• _Dataset entries_:
====================
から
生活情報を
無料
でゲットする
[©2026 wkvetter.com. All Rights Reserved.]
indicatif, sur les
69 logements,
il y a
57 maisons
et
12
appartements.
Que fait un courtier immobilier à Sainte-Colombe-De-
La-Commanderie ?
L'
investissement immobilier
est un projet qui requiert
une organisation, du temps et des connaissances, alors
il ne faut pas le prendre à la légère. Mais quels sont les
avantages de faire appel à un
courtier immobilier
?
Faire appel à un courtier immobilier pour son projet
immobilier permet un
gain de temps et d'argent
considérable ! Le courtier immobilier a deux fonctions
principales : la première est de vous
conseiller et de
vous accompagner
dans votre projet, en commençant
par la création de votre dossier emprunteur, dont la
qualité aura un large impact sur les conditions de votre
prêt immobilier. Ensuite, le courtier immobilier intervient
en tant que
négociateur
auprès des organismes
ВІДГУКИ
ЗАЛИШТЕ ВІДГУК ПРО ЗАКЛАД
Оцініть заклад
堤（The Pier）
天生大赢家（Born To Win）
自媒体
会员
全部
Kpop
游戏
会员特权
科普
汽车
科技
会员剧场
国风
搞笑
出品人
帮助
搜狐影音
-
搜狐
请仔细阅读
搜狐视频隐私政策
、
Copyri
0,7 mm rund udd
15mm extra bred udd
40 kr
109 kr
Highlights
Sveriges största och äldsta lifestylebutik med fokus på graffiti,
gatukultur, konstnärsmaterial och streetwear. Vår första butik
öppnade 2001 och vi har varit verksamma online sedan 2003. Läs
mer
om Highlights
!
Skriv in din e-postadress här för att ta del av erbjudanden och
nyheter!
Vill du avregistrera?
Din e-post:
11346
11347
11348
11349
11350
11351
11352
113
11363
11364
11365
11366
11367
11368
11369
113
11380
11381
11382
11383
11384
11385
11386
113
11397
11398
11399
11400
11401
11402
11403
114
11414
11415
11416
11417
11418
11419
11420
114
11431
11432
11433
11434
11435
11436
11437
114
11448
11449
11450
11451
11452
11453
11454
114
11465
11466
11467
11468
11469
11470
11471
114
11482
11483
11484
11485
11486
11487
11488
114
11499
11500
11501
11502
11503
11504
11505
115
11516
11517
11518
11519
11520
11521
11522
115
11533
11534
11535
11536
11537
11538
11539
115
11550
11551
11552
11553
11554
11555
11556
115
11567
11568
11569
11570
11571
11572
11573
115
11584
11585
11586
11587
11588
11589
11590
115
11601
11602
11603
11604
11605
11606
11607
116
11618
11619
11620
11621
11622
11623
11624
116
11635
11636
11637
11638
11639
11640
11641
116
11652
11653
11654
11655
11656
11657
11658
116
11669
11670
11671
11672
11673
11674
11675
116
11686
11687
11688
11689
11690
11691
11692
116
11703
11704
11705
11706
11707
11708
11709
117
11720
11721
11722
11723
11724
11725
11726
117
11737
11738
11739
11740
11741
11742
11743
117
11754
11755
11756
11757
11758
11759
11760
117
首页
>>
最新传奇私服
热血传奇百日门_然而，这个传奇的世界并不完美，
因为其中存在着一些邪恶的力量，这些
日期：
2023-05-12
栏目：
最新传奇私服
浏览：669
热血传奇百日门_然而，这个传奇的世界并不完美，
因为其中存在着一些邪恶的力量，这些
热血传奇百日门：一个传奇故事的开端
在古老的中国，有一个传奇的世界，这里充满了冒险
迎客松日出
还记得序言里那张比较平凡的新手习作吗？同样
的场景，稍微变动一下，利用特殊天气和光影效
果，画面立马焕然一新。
====================
• _AIM OF THE TASK_:
Rewrite these lines with every "courtier immobilier" swapped for "agent immobilier", leaving everything else unchanged.

• _SOLUTION_:
から
生活情報を
無料
でゲットする
[©2026 wkvetter.com. All Rights Reserved.]
indicatif, sur les
69 logements,
il y a
57 maisons
et
12
appartements.
Que fait un agent immobilier à Sainte-Colombe-De-
La-Commanderie ?
L'
investissement immobilier
est un projet qui requiert
une organisation, du temps et des connaissances, alors
il ne faut pas le prendre à la légère. Mais quels sont les
avantages de faire appel à un
agent immobilier
?
Faire appel à un agent immobilier pour son projet
immobilier permet un
gain de temps et d'argent
considérable ! Le agent immobilier a deux fonctions
principales : la première est de vous
conseiller et de
vous accompagner
dans votre projet, en commençant
par la création de votre dossier emprunteur, dont la
qualité aura un large impact sur les conditions de votre
prêt immobilier. Ensuite, le agent immobilier intervient
en tant que
négociateur
auprès des organismes
ВІДГУКИ
ЗАЛИШТЕ ВІДГУК ПРО ЗАКЛАД
Оцініть заклад
堤（The Pier）
天生大赢家（Born To Win）
自媒体
会员
全部
Kpop
游戏
会员特权
科普
汽车
科技
会员剧场
国风
搞笑
出品人
帮助
搜狐影音
-
搜狐
请仔细阅读
搜狐视频隐私政策
、
Copyri
0,7 mm rund udd
15mm extra bred udd
40 kr
109 kr
Highlights
Sveriges största och äldsta lifestylebutik med fokus på graffiti,
gatukultur, konstnärsmaterial och streetwear. Vår första butik
öppnade 2001 och vi har varit verksamma online sedan 2003. Läs
mer
om Highlights
!
Skriv in din e-postadress här för att ta del av erbjudanden och
nyheter!
Vill du avregistrera?
Din e-post:
11346
11347
11348
11349
11350
11351
11352
113
11363
11364
11365
11366
11367
11368
11369
113
11380
11381
11382
11383
11384
11385
11386
113
11397
11398
11399
11400
11401
11402
11403
114
11414
11415
11416
11417
11418
11419
11420
114
11431
11432
11433
11434
11435
11436
11437
114
11448
11449
11450
11451
11452
11453
11454
114
11465
11466
11467
11468
11469
11470
11471
114
11482
11483
11484
11485
11486
11487
11488
114
11499
11500
11501
11502
11503
11504
11505
115
11516
11517
11518
11519
11520
11521
11522
115
11533
11534
11535
11536
11537
11538
11539
115
11550
11551
11552
11553
11554
11555
11556
115
11567
11568
11569
11570
11571
11572
11573
115
11584
11585
11586
11587
11588
11589
11590
115
11601
11602
11603
11604
11605
11606
11607
116
11618
11619
11620
11621
11622
11623
11624
116
11635
11636
11637
11638
11639
11640
11641
116
11652
11653
11654
11655
11656
11657
11658
116
11669
11670
11671
11672
11673
11674
11675
116
11686
11687
11688
11689
11690
11691
11692
116
11703
11704
11705
11706
11707
11708
11709
117
11720
11721
11722
11723
11724
11725
11726
117
11737
11738
11739
11740
11741
11742
11743
117
11754
11755
11756
11757
11758
11759
11760
117
首页
>>
最新传奇私服
热血传奇百日门_然而，这个传奇的世界并不完美，
因为其中存在着一些邪恶的力量，这些
日期：
2023-05-12
栏目：
最新传奇私服
浏览：669
热血传奇百日门_然而，这个传奇的世界并不完美，
因为其中存在着一些邪恶的力量，这些
热血传奇百日门：一个传奇故事的开端
在古老的中国，有一个传奇的世界，这里充满了冒险
迎客松日出
还记得序言里那张比较平凡的新手习作吗？同样
的场景，稍微变动一下，利用特殊天气和光影效
果，画面立马焕然一新。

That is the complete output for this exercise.